**Exercise aim:** In the answer, each line must appear exactly as in the records, and no picture may appear.

Data records:
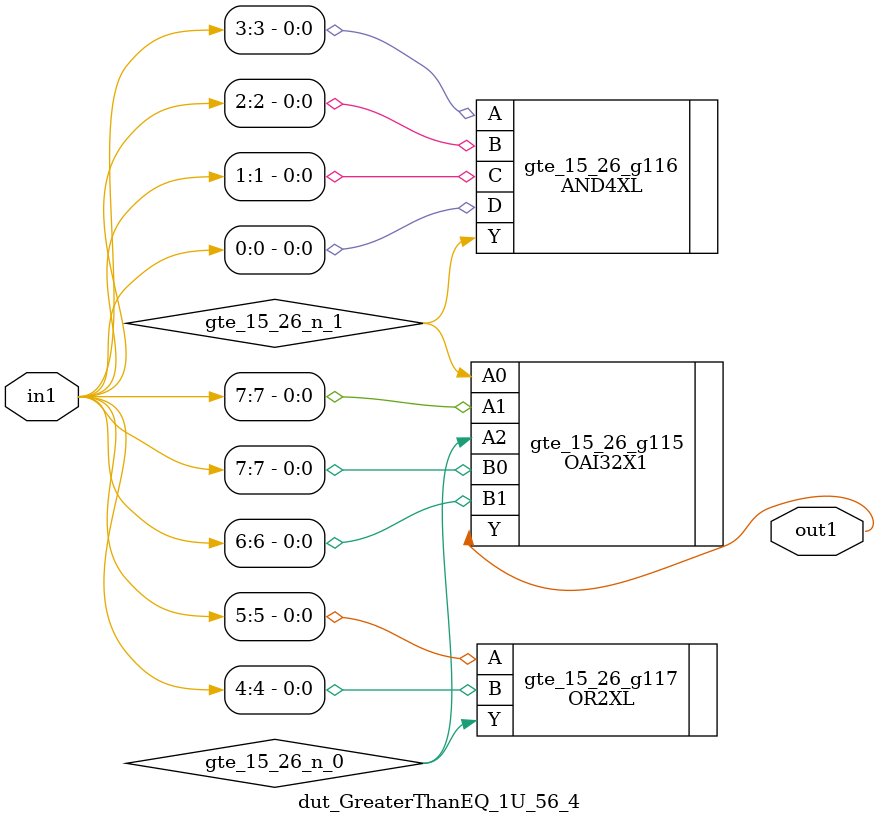
<source format=v>
`timescale 1ps / 1ps


module dut_GreaterThanEQ_1U_56_4(in1, out1);
  input [7:0] in1;
  output out1;
  wire [7:0] in1;
  wire out1;
  wire gte_15_26_n_0, gte_15_26_n_1;
  OAI32X1 gte_15_26_g115(.A0 (gte_15_26_n_1), .A1 (in1[7]), .A2
       (gte_15_26_n_0), .B0 (in1[7]), .B1 (in1[6]), .Y (out1));
  AND4XL gte_15_26_g116(.A (in1[3]), .B (in1[2]), .C (in1[1]), .D
       (in1[0]), .Y (gte_15_26_n_1));
  OR2XL gte_15_26_g117(.A (in1[5]), .B (in1[4]), .Y (gte_15_26_n_0));
endmodule



</source>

**Answer:**
<source format=v>
`timescale 1ps / 1ps


module dut_GreaterThanEQ_1U_56_4(in1, out1);
  input [7:0] in1;
  output out1;
  wire [7:0] in1;
  wire out1;
  wire gte_15_26_n_0, gte_15_26_n_1;
  OAI32X1 gte_15_26_g115(.A0 (gte_15_26_n_1), .A1 (in1[7]), .A2
       (gte_15_26_n_0), .B0 (in1[7]), .B1 (in1[6]), .Y (out1));
  AND4XL gte_15_26_g116(.A (in1[3]), .B (in1[2]), .C (in1[1]), .D
       (in1[0]), .Y (gte_15_26_n_1));
  OR2XL gte_15_26_g117(.A (in1[5]), .B (in1[4]), .Y (gte_15_26_n_0));
endmodule



</source>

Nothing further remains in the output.